Knacker stood back. Not a man who regularly congratulated himself. He had been listened to, had been heard. It was his familiar speech on the eve of a mission, the last hours before a man was put in harm’s way. Minor variations, but done many times. Earlier in his life he had stayed close to the border and had watched his agent go over or under or through a fence. Or had seen him into the departure hall at an airport. Or had been on a platform when a night train pulled away, his man settling into a seat and ticking fast in his mind the details of the legend, a lifestyle story, he’d been provided with. There had been a few men, and one woman, who had believed they possessed the strength of will to change their minds late in the day, to step back, and say to his face they were no longer prepared to go, wanted out. None had succeeded. He had ridiculed them, had praised them to the hilt, used the poetry of inspiration, had threatened… Quite a considerable armoury of tax investigation, job loss, consequences that were brutal and which he would not flinch from employing. They’d all gone… a few had even come back.

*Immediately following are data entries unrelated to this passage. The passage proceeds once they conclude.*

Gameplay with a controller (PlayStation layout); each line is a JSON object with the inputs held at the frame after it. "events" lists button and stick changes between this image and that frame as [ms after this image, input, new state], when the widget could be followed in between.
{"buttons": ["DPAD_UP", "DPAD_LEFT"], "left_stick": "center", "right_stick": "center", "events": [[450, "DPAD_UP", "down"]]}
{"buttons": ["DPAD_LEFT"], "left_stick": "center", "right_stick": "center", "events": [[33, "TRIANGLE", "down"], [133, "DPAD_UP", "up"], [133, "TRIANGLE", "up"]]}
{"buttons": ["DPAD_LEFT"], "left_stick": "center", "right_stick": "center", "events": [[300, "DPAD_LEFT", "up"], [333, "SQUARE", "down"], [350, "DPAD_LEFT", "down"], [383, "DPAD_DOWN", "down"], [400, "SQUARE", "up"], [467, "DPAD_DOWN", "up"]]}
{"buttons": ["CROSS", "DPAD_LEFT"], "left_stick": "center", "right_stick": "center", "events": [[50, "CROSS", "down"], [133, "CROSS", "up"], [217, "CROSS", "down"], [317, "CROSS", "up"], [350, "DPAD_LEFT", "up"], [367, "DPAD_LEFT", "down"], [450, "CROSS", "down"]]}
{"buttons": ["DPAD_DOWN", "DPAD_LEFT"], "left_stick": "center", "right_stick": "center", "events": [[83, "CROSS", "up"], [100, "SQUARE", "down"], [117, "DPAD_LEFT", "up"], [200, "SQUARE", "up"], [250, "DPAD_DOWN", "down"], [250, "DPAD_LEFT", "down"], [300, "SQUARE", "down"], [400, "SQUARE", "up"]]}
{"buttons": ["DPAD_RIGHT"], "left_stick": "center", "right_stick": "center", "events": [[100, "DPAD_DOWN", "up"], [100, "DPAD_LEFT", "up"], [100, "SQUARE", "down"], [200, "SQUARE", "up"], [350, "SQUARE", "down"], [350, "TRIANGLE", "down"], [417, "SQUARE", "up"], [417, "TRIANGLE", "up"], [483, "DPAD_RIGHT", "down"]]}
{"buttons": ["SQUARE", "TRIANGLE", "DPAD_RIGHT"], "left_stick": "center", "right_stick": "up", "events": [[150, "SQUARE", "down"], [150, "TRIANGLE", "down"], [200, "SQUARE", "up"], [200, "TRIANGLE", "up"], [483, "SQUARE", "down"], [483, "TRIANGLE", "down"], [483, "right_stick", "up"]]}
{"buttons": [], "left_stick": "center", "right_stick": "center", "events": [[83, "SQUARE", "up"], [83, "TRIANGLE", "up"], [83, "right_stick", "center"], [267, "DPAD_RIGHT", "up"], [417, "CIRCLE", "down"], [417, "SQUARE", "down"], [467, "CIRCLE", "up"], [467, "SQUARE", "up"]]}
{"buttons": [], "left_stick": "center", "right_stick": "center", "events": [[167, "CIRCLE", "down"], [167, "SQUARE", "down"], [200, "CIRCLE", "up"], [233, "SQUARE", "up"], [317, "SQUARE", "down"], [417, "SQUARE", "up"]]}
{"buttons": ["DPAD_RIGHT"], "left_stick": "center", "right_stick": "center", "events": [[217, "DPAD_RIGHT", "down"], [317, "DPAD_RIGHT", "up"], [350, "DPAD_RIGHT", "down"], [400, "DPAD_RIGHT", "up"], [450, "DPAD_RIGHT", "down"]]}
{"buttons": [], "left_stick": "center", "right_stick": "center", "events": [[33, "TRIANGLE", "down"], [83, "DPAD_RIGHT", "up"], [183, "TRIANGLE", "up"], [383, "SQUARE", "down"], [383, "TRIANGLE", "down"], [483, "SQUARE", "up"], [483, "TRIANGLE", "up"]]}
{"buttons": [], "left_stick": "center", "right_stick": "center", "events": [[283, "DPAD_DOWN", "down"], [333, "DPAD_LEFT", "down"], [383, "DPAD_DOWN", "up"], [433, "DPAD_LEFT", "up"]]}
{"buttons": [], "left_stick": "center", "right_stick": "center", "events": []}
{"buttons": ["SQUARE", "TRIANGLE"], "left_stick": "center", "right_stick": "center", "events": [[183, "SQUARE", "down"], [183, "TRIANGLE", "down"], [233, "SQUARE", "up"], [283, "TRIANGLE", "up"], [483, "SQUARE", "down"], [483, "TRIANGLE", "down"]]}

He seldom lingered in the past, just a fast kaleidoscope of faces that seemed to blur the image of Gaz in front of him. There were enough of them who had gone boldly forward with his soft-spoken encouragement trilling in their heads. Some had died beyond the reach of help after experiencing the violence of interrogation cells, and some had gone to the penal colonies, and some would emerge as broken individuals, but Knacker could comfort himself that, the end had always justified the means. A couple lost in Iran and three in the Damascus hell-holes, but the outstanding majority had gone into the territory of the Russian Federation. In his experience, the men he sent put on a show of confidence. There were those who were traitors to their own regime, who loathed it, or were keen to accept Knacker’s money, intelligence officers or scientists, one from the military general staff. And some who worked in telephone exchanges or in central banking. Some would earnestly say to him, ‘I think I’ve done enough…’ He’d respond, total sincerity, that their safety was his paramount concern and ‘… just one more time, friend, just once more, then we’ll call it a day…’ They all did, and there was always a moment of reflection at the Round Table, when a new casualty was spoken of, a pause in laughter and gossip and a raised glass. And life moved on. His hand was in his pocket and his fingers played with the coins – sterling and euros and Norwegian kroner – and they rested on the one that Maude had stolen at the Wall. He liked that thought, being a Pict or a Cantabrian painted with woad, not wearing a suit and a waterproof against a change in the weather and pushing men forward towards that great Wall, or a simple fence, all in the interests of the greater good.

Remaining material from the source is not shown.